At the 2006 Winter Olympics Opening Ceremony, "Una donna per amico" was played during the entrance of the Italian home team. Miss Italia, Edelfa Chiara Masciotta, carried the placard wearing a Moschino-designed dress. The Italian flag, called il Tricolore, was carried by then 19-year-old figure skater Carolina Kostner.
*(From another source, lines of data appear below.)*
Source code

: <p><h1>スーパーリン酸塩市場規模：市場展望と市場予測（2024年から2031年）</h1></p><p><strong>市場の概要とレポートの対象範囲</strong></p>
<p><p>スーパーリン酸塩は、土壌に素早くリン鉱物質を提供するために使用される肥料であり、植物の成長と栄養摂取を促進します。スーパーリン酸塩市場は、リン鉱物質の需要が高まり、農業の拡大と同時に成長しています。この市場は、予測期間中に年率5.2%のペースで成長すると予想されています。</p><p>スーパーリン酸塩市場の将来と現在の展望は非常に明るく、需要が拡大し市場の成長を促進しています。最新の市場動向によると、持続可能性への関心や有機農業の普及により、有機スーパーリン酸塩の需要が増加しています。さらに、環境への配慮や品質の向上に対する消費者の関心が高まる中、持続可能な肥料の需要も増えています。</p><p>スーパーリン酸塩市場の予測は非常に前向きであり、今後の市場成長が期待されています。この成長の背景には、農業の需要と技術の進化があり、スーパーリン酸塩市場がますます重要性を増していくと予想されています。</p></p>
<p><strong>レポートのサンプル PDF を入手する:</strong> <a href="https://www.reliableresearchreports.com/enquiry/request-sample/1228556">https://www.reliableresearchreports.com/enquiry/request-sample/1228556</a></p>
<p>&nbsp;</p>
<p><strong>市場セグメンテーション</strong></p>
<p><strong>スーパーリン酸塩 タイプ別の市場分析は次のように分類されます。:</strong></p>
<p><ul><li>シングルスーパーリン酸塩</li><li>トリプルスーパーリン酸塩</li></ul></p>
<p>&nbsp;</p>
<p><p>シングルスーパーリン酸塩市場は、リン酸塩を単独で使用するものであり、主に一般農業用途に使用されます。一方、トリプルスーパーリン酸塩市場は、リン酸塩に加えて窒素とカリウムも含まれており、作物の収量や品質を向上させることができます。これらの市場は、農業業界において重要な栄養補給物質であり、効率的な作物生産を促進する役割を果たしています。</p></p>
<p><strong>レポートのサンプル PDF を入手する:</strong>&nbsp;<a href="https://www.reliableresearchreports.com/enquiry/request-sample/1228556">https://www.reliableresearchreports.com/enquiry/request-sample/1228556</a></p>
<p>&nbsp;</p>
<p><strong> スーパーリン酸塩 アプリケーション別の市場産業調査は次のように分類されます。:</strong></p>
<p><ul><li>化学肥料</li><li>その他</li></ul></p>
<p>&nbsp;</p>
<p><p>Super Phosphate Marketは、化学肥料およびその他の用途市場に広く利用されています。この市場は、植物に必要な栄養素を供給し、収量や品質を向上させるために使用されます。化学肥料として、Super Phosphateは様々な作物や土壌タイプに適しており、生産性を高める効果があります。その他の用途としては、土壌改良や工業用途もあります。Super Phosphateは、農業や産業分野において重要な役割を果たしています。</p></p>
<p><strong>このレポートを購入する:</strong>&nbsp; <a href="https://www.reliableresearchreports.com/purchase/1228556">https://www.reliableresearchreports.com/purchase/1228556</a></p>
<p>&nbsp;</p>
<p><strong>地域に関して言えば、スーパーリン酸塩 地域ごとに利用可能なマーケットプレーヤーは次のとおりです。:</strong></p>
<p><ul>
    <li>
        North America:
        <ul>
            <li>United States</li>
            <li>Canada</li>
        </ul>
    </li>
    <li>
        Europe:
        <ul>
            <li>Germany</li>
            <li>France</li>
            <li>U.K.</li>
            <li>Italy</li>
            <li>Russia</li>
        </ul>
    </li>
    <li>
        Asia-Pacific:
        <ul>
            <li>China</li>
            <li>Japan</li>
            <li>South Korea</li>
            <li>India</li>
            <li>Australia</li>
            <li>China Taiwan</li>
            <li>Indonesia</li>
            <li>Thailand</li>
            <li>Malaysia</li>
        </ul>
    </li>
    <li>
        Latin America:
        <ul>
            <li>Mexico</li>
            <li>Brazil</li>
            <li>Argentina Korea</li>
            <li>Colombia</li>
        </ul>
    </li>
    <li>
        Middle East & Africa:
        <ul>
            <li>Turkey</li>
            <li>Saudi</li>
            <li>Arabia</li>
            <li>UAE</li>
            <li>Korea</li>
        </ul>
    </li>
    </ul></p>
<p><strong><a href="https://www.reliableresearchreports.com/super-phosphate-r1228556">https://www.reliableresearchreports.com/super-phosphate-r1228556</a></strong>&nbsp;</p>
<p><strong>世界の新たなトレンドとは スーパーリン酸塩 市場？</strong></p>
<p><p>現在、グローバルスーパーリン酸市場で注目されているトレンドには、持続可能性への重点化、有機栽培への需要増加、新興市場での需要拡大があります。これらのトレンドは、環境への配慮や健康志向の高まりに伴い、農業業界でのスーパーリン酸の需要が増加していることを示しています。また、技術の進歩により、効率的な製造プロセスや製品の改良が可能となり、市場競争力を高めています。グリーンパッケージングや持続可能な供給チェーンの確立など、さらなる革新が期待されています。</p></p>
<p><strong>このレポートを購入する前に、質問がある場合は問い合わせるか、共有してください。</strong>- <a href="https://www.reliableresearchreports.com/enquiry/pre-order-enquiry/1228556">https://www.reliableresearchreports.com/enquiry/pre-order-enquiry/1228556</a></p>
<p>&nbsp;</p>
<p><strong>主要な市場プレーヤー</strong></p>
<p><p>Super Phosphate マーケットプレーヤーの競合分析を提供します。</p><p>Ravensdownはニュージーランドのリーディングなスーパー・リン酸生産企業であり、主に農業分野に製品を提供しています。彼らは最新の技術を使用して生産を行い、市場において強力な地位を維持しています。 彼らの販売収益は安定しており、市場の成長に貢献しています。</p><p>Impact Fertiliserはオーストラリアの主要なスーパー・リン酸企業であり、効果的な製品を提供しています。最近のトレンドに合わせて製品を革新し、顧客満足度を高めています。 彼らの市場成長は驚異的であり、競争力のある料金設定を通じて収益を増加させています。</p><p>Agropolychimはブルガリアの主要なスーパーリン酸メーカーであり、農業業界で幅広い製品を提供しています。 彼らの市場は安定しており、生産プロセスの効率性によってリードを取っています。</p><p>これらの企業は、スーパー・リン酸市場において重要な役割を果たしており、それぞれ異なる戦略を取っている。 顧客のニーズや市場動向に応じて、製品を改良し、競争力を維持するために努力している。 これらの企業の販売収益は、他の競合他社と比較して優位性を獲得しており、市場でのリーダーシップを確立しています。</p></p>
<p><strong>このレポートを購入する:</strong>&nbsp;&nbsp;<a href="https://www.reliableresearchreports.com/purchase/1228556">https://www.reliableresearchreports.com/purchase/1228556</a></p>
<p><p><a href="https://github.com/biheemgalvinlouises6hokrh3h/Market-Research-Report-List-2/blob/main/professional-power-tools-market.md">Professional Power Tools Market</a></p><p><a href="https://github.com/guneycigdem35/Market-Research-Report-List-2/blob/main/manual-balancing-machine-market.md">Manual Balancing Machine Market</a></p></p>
"Una donna per amico" was covered by several artists, including Rosario Fiorello and the band Sugarfree. It named a 1998 television series starring Elisabetta Gardini and a 2014 film directed by Giovanni Veronesi and starring Fabio De Luigi and Laetitia Casta.

==Nessun dolore==

The B-side "Nessun dolore" (/it/; ) was covered by Italian singer Giorgia on her eponymous debut album (1994); it was later also included in her compilation Spirito libero - Viaggi di voce 1992-2008. It was also covered by Italian singer Mina on her 1987 album Rane combattenti; Russian singer Svetlana Tchernykh (Светлана) recorded a Russian language version of the song, titled "Я парня себе выбрала в подруги" (album Черных поёт Баттисти, 2005).

==Track listing==
- 7" single - ZBN 7110
1. "Una donna per amico'" (Lucio Battisti, Mogol) – 	5:19
2. "Nessun dolore" (Lucio Battisti, Mogol) – 	6:15

==Charts==

| Chart | Peak position |
|---|---|
| Italy (Musica e dischi) | 1 |

==Certifications==

| Region | Certification | Certified units/sales |
| Italy (FIMI) Sales since 2009 | Gold | 50,000^{‡} |
^{‡} Sales+streaming figures based on certification alone.